_Trecho do documento_
▬▬▬

Em mais um ensaio acerca dos temas que envolvem a extensão do quórum de julgamento prevista no artigo 942, do Código de Processo Civil, deixaremos de lado os embargos de declaração (1) para falar acerca de interessante hipótese de cabimento da técnica processual no julgamento de agravo de instrumento.
Em que pese desenvolvida para o recurso de apelação, a Lei Processual de regência prevê a sua aplicação em duas exceções, na ação rescisória e no agravo de instrumento, nos termos do parágrafo 3°, do artigo 942.
É cediço que o recurso de agravo de instrumento restou regulamentado em hipóteses de cabimento específicas, adotando, o CPC, um sistema de preclusões diferidas: caso a recorribilidade da interlocutória não encontre-se prevista nos incisos do artigo 1.015, não restará preclusa a matéria, passível de alegação em preliminar de apelação ou em contrarrazões (2).

▬▬▬

_Tarefa proposta 1_
Transcreva o trecho sobre o artigo 942 do CPC de "Em que pese" até "do artigo 942.".
_Tarefa proposta 2_
Segundo o trecho sobre o artigo 942 do CPC, em quais casos a lei prevê a aplicação da extensão do quórum de julgamento? Liste todos.

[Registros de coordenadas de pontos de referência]

▬▬▬

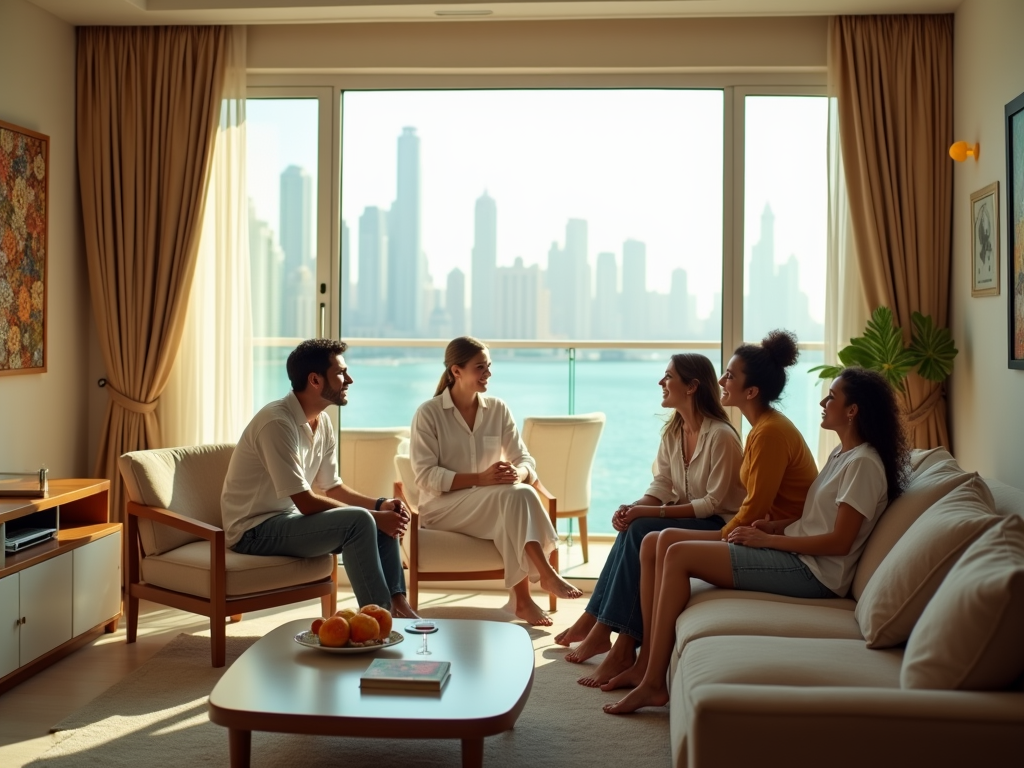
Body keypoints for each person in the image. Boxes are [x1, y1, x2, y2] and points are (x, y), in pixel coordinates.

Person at [603, 366, 910, 713]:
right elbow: (815, 519)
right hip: (797, 554)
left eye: (833, 397)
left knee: (677, 555)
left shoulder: (864, 465)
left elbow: (839, 542)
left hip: (816, 573)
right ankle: (645, 666)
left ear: (853, 410)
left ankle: (653, 682)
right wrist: (776, 527)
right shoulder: (842, 454)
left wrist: (769, 542)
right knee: (663, 543)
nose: (824, 402)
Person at [585, 329, 819, 690]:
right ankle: (627, 647)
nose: (722, 380)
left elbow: (748, 507)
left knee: (651, 536)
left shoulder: (761, 433)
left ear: (751, 391)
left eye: (730, 375)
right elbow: (664, 484)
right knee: (642, 532)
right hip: (765, 528)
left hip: (757, 531)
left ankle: (634, 655)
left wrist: (719, 537)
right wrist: (638, 507)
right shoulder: (757, 430)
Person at [554, 354, 745, 687]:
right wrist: (634, 507)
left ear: (692, 386)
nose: (661, 382)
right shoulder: (674, 430)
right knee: (634, 524)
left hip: (720, 525)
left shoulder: (721, 436)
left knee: (643, 526)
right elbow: (662, 485)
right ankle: (596, 624)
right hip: (692, 518)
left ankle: (610, 635)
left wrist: (649, 513)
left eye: (668, 376)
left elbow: (712, 503)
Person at [221, 338, 418, 619]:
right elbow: (305, 502)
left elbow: (332, 488)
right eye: (340, 373)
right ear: (315, 380)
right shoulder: (276, 423)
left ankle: (399, 606)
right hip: (252, 531)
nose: (349, 379)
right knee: (363, 520)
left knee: (375, 515)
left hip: (287, 521)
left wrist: (381, 504)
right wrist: (373, 516)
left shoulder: (322, 421)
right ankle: (379, 620)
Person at [409, 336, 583, 627]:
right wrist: (481, 478)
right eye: (480, 367)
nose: (488, 373)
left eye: (489, 366)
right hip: (442, 508)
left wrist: (520, 474)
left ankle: (523, 601)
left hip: (493, 503)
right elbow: (426, 477)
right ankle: (544, 578)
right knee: (515, 498)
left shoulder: (498, 409)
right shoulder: (429, 414)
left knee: (516, 495)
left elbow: (525, 459)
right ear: (456, 371)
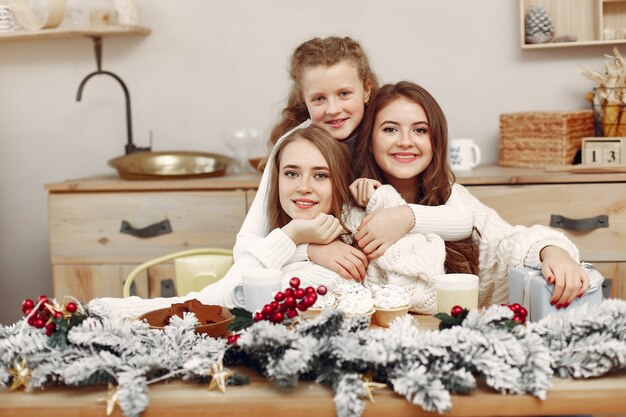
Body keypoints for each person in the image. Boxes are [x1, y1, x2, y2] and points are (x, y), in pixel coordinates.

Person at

▬▬▬

_Resolução 1_
Em que pese desenvolvida para o recurso de apelação, a Lei Processual de regência prevê a sua aplicação em duas exceções, na ação rescisória e no agravo de instrumento, nos termos do parágrafo 3°, do artigo 942.

_Resolução 2_
- Recurso de apelação
- Ação rescisória
- Agravo de instrumento